Historical population
| Census | Pop. | Note | %± |
| 2010 | 433 |  | — |
| 2020 | 473 |  | 9.2% |
U.S. Decennial Census

===2020 census===
As of the census of 2020, there were 473 people, 233 households, and 150 families residing in the community. The population density was 176.8 inhabitants per square mile (68.3/km^{2}). There were 563 housing units at an average density of 210.4 per square mile (81.2/km^{2}). The racial makeup of the community was 95.6% White, 0.2% Black or African American, 0.8% Native American, 0.0% Asian, 0.0% Pacific Islander, 0.4% from other races and 3.0% from two or more races. Hispanic or Latino persons of any race comprised 1.5% of the population.

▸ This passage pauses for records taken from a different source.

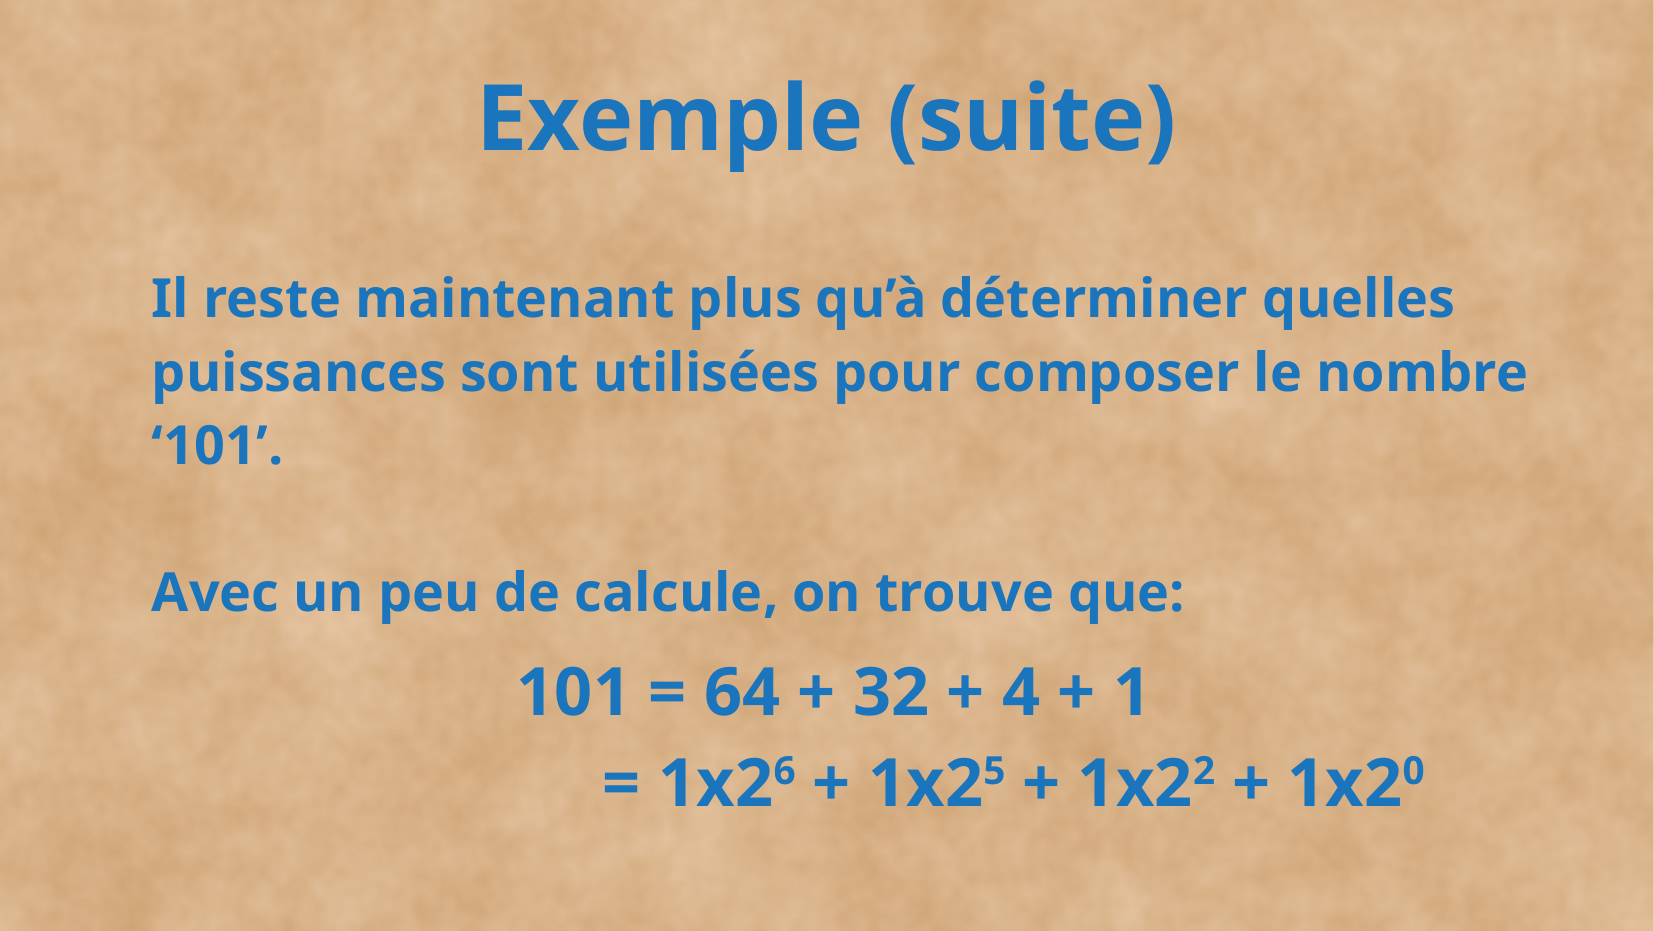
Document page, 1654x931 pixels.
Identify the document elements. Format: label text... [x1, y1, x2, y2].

title Exemple (suite) [82, 37, 1571, 193]
picture [0, 0, 1654, 931]
text_box 101 = 64 + 32 + 4 + 1 = 1x26 + 1x25 + 1x22 + 1x20 101 == 1100101 [501, 637, 1483, 931]
list Il reste maintenant plus qu’à déterminer quelles puissances sont utilisées pour composer le nombre ‘101’. Avec un peu de calcule, on trouve que: [94, 259, 1583, 800]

Of the 233 households, 15.9% of which had children under the age of 18 living with them, 54.9% were married couples living together, 6.0% were cohabitating couples, 18.5% had a female householder with no spouse or partner present and 20.6% had a male householder with no spouse or partner present. 35.6% of all households were non-families. 29.6% of all households were made up of individuals, 11.2% had someone living alone who was 65 years old or older.

The median age in the community was 55.9 years. 15.6% of the residents were under the age of 20; 2.5% were between the ages of 20 and 24; 19.0% were from 25 and 44; 34.5% were from 45 and 64; and 28.3% were 65 years of age or older. The gender makeup of the community was 50.3% male and 49.7% female.